*Objetivo del ejercicio*. Actualiza el fragmento del texto sobre Ramón y Cajal que empieza con las palabras que contienen "Pero, aunque él" y termina con "indicio de modificación.". Al copiarlo, pon "importancia" en lugar de "trascendencia".

===== Texto del ejercicio

Pero, aunque él nunca lo reconoció, además de esa voluntad, otra de las características de Ramón y Cajal fue la genialidad. Una genialidad que lleva a que, a pesar del transcurso de los años, su labor histológica conserva una actualidad rara vez alcanzada en las ciencias biológicas. Sus trabajos siguen siendo citados en las publicaciones científicas sobre neurociencia. Y lo son, porque la trascendencia de la obra de Cajal no se basa únicamente en haber concebido la doctrina de la neurona y en haber proporcionado las pruebas que la demuestran. Lo realmente importante es que su obra, hasta hoy, no presenta ningún indicio de modificación.

==========
===== Material proporcionado

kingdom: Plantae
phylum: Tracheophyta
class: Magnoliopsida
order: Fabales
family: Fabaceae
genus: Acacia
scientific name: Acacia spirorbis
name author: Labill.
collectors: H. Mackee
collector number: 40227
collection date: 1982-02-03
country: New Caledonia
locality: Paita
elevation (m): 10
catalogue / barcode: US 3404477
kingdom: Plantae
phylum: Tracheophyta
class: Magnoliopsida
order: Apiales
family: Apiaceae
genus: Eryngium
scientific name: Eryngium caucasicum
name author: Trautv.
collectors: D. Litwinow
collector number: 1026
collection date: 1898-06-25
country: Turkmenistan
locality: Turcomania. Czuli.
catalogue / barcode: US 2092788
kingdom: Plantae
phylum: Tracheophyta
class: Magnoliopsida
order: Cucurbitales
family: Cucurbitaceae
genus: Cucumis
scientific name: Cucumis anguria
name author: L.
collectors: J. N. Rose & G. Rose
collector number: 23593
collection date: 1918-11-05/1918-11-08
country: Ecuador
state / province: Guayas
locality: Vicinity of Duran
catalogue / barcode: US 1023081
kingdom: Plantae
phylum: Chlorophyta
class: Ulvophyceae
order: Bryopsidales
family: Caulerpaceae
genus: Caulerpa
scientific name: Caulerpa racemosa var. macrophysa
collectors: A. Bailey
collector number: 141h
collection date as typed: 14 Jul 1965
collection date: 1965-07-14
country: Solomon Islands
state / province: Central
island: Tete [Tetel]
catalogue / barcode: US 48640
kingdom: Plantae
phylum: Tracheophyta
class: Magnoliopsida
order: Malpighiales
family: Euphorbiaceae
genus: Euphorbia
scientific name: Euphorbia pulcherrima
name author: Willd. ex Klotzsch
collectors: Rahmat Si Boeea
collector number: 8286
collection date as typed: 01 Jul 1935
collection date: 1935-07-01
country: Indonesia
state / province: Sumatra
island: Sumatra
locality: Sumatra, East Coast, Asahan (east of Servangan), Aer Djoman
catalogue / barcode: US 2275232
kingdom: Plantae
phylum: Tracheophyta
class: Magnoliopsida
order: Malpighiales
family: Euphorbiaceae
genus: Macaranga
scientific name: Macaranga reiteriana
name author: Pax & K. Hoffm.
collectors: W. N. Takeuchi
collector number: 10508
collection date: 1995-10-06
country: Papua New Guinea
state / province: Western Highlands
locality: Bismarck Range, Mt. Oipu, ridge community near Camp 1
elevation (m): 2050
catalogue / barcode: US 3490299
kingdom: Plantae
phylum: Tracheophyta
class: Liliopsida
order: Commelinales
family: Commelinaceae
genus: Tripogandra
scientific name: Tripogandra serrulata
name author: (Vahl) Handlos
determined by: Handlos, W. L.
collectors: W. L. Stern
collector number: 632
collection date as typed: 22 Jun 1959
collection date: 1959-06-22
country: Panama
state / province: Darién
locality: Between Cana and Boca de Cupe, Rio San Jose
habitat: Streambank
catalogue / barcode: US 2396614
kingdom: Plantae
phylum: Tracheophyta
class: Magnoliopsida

==========

*Resultado del ejercicio*.
Pero, aunque él nunca lo reconoció, además de esa voluntad, otra de las características de Ramón y Cajal fue la genialidad. Una genialidad que lleva a que, a pesar del transcurso de los años, su labor histológica conserva una actualidad rara vez alcanzada en las ciencias biológicas. Sus trabajos siguen siendo citados en las publicaciones científicas sobre neurociencia. Y lo son, porque la importancia de la obra de Cajal no se basa únicamente en haber concebido la doctrina de la neurona y en haber proporcionado las pruebas que la demuestran. Lo realmente importante es que su obra, hasta hoy, no presenta ningún indicio de modificación.